Getting back to that mainframe-versus-digital pharma reference, Dr. Stephan lauds the role computing power and big data analytics are playing in the development of these designer therapies at NeuBase. “We’re running on the rails of the billions of dollars that were invested in the human genome project, an investment that made it possible to sift through the genomes of millions of people, databasing them, and also on the rails of investments to make genetic testing ubiquitous and accessible.” At 6 billion letters per person across billions of people, that’s big, big data. “There’s a compute component to actually identifying a mutant sequence you want to target, and then designing these drugs,” says Dr. Stephan. “You can pick a specific sequence in the genome you want to target, but then you have to make sure that sequence is not present anywhere else in the genome that might cause the drug to stick there,” he explains. “Once we have a series of drugs that we've screened with activity data and cytotoxicity data, we apply machine learning to understand the attributes of those drugs and allow us to engineer out the off-target effects to give it the performance we want.”

Born At The Intersection Of DNA Sequencing And Silicon Valley

Dr.
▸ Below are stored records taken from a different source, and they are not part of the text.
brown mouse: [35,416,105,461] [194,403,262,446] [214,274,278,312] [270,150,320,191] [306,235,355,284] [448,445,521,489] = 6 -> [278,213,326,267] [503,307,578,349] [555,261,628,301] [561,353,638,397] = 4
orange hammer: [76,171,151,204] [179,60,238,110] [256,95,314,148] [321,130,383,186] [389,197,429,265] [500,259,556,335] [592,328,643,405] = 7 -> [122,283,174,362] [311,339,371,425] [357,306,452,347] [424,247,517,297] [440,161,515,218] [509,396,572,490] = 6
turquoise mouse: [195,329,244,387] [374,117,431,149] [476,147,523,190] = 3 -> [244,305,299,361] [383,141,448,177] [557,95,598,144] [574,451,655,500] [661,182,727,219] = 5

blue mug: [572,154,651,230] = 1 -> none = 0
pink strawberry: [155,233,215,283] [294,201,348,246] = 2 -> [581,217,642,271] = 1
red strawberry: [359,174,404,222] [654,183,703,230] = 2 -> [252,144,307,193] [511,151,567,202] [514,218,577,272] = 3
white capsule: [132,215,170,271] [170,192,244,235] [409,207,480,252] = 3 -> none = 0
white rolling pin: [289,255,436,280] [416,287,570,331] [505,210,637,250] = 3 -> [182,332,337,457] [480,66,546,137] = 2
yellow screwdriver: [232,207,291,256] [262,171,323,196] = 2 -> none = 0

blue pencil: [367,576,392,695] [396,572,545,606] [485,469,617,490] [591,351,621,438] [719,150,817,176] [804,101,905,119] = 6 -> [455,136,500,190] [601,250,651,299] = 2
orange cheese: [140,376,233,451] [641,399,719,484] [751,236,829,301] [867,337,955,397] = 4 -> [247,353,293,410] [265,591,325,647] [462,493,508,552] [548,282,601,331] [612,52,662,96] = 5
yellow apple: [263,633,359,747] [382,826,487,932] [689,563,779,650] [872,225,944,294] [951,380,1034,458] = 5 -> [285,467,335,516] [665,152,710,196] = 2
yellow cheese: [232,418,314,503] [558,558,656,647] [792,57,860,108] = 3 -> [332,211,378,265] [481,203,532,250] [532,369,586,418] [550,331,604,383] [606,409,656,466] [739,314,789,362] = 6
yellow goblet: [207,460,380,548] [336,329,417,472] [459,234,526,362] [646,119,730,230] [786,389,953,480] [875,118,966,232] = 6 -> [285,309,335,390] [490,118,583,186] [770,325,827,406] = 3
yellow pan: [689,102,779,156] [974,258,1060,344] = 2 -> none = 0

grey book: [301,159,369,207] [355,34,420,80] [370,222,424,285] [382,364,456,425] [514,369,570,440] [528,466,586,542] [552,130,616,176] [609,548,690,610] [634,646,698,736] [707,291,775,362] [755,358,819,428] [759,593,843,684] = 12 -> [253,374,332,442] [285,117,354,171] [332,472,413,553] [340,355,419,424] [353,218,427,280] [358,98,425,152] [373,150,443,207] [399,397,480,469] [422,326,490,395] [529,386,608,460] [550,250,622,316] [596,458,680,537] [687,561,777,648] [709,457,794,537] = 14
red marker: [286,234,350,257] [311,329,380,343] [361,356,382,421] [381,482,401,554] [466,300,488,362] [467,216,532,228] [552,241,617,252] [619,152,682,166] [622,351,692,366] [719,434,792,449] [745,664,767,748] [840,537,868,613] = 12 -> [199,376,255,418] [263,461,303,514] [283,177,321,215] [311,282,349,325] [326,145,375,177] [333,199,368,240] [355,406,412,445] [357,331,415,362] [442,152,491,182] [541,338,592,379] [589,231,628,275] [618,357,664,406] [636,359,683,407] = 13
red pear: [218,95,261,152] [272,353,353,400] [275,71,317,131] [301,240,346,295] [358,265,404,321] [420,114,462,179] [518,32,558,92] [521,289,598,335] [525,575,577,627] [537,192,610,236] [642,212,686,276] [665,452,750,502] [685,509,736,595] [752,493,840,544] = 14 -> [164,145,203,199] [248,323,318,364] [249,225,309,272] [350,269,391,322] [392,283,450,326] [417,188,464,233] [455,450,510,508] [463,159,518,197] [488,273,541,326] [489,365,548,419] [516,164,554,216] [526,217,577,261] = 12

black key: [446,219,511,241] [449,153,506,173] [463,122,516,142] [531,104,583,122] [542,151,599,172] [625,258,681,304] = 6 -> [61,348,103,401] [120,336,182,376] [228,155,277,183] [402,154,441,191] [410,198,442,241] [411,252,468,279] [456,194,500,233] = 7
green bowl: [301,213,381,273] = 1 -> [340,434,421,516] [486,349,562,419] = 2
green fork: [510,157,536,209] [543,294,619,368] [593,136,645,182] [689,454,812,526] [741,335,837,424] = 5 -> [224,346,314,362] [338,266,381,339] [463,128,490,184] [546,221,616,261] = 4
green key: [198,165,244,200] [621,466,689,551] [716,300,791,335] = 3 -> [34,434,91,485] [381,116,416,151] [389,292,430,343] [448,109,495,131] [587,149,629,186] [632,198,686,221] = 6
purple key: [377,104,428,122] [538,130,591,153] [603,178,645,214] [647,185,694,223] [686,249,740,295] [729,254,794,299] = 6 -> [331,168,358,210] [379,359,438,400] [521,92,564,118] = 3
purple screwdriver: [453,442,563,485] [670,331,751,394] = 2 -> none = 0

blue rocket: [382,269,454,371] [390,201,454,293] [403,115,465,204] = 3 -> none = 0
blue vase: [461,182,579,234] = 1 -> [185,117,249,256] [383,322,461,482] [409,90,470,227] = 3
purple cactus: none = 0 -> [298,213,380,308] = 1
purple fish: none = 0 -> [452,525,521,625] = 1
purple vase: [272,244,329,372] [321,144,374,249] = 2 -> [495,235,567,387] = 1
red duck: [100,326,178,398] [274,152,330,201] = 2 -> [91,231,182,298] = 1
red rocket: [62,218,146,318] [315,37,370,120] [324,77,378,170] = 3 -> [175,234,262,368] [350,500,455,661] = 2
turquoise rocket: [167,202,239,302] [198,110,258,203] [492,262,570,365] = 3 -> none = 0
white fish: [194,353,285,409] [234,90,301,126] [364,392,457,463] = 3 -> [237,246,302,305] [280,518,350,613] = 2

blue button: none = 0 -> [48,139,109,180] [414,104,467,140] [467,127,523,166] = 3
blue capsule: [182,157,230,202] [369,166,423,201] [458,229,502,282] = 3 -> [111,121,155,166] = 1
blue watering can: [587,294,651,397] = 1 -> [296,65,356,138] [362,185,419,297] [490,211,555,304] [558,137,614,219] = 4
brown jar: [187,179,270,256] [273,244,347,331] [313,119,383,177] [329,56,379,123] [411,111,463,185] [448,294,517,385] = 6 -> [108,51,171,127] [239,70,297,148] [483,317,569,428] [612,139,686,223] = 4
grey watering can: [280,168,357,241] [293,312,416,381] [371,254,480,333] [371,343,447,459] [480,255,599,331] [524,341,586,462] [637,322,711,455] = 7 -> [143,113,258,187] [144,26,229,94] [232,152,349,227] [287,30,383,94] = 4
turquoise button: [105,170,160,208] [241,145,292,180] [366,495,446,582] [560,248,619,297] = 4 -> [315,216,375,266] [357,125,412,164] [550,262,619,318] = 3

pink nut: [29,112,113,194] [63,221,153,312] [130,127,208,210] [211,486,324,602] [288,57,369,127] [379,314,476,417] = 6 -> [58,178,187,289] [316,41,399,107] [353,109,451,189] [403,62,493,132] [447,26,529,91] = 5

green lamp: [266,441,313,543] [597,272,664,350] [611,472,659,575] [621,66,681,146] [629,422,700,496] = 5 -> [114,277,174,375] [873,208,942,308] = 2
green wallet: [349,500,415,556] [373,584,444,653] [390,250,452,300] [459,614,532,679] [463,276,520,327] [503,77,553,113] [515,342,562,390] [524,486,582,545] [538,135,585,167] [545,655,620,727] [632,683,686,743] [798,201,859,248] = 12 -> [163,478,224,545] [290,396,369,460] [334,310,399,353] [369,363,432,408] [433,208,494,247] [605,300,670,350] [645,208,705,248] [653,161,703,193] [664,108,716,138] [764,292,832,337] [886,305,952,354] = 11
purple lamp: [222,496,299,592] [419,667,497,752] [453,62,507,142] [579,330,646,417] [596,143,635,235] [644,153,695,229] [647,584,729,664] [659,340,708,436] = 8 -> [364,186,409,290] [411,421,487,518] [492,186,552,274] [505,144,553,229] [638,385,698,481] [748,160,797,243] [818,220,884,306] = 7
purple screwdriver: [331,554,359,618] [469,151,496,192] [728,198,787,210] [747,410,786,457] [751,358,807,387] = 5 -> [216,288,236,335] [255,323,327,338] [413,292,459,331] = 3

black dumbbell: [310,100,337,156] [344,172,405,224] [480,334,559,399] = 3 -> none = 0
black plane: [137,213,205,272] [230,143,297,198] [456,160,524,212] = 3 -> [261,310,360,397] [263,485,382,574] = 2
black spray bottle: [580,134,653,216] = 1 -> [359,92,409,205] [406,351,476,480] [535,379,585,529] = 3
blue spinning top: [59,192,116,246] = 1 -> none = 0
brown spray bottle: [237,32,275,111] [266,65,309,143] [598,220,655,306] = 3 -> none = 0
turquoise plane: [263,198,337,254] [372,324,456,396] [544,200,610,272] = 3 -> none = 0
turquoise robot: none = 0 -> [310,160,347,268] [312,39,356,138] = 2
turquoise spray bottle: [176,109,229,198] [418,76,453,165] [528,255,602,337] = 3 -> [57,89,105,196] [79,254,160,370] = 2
Stephan’s distinguished career was motivated by the loss of his mother at a young age. Asked how that loss shaped his scientific worldview—why he became a human geneticist—he responds with words so simple that they catch me off guard coming from a man of his intellect and stature.

“I don't like it when people get sick and die.”

That’s why Dr. Stephan has spent his career working alongside leaders intertwined in the life sciences and high tech communities. He helped build the national infrastructure for genetic testing as part of the publicly funded human genome project, which is helping doctors and their patients get access to the specific mutations that cause diseases. In his ensuing endeavors up to and including NeuBase, (he’s founded or cofounder 14 other biotechs), he’s been focused on the development of precision genetic therapies, leaning hard into technology and data to do much of the heavy lifting.